• **Task to carry out**: Write out again the entries from the first line to the line that includes "logistyczny", keeping both of those lines.

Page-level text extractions
◇ ◇ ◇

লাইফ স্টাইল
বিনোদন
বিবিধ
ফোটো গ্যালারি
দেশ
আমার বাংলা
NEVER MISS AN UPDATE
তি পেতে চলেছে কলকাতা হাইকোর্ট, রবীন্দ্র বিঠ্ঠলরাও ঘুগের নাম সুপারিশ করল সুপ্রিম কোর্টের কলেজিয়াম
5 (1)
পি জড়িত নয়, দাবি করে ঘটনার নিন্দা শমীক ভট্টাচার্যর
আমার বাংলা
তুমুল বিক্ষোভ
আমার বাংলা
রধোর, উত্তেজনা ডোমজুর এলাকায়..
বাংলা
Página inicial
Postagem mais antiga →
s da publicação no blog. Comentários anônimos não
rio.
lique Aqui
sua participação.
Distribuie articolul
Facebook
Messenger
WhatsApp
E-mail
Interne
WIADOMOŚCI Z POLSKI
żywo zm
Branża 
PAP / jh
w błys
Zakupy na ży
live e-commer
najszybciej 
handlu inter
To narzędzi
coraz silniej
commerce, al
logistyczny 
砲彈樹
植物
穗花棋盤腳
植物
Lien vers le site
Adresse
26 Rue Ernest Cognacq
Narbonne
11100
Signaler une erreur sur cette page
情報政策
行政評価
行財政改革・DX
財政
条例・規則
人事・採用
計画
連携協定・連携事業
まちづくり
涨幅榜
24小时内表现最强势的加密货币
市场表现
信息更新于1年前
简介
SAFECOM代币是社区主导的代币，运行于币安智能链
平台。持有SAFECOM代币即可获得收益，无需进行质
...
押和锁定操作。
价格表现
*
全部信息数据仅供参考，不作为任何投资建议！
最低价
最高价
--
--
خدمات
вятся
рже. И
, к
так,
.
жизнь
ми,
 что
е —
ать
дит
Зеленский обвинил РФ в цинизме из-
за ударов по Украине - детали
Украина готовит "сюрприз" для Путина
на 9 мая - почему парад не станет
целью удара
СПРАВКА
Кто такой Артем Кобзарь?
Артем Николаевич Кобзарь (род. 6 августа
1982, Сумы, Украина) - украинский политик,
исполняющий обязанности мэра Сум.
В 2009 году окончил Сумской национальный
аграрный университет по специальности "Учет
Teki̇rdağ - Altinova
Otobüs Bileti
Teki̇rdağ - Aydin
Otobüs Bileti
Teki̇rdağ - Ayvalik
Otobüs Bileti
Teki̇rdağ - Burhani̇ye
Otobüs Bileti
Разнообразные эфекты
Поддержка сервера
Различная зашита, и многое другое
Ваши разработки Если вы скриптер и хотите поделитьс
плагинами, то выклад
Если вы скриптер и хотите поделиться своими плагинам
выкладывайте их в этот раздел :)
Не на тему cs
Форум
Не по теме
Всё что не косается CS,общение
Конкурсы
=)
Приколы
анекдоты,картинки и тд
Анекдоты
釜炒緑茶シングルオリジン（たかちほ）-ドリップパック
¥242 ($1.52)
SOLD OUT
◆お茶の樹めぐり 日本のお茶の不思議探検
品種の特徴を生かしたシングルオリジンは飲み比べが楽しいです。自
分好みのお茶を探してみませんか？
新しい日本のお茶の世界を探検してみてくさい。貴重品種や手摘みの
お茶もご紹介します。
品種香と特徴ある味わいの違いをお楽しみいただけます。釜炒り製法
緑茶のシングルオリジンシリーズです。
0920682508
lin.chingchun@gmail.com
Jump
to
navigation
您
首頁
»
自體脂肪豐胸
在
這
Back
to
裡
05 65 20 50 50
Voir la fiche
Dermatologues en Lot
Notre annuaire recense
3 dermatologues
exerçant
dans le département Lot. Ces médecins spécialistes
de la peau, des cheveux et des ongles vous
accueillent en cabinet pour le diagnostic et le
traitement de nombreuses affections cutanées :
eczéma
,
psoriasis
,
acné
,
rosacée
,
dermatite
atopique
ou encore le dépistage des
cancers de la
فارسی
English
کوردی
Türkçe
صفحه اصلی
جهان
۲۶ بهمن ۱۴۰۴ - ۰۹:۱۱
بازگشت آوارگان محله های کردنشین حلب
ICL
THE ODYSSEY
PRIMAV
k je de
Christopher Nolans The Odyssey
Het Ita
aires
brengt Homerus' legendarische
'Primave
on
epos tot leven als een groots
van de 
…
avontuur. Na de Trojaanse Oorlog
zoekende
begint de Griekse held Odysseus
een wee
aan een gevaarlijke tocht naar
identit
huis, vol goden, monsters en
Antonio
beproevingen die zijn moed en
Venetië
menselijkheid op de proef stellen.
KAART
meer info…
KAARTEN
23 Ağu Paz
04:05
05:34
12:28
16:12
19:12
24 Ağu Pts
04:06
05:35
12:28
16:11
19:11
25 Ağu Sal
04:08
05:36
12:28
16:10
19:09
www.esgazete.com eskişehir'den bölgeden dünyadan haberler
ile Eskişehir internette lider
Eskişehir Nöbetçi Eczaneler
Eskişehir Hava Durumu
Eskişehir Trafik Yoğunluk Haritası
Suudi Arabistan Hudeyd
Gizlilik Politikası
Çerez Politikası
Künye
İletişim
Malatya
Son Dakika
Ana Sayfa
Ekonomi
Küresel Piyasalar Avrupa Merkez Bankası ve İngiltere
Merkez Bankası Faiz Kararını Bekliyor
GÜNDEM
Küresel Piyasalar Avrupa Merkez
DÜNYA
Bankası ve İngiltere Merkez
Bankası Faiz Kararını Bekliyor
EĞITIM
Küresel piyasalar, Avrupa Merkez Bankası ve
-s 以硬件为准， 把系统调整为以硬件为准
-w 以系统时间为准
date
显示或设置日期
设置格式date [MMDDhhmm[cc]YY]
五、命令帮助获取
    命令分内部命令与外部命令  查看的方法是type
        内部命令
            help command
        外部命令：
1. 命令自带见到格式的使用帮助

◇ ◇ ◇

• **Task output**:
লাইফ স্টাইল
বিনোদন
বিবিধ
ফোটো গ্যালারি
দেশ
আমার বাংলা
NEVER MISS AN UPDATE
তি পেতে চলেছে কলকাতা হাইকোর্ট, রবীন্দ্র বিঠ্ঠলরাও ঘুগের নাম সুপারিশ করল সুপ্রিম কোর্টের কলেজিয়াম
5 (1)
পি জড়িত নয়, দাবি করে ঘটনার নিন্দা শমীক ভট্টাচার্যর
আমার বাংলা
তুমুল বিক্ষোভ
আমার বাংলা
রধোর, উত্তেজনা ডোমজুর এলাকায়..
বাংলা
Página inicial
Postagem mais antiga →
s da publicação no blog. Comentários anônimos não
rio.
lique Aqui
sua participação.
Distribuie articolul
Facebook
Messenger
WhatsApp
E-mail
Interne
WIADOMOŚCI Z POLSKI
żywo zm
Branża 
PAP / jh
w błys
Zakupy na ży
live e-commer
najszybciej 
handlu inter
To narzędzi
coraz silniej
commerce, al
logistyczny 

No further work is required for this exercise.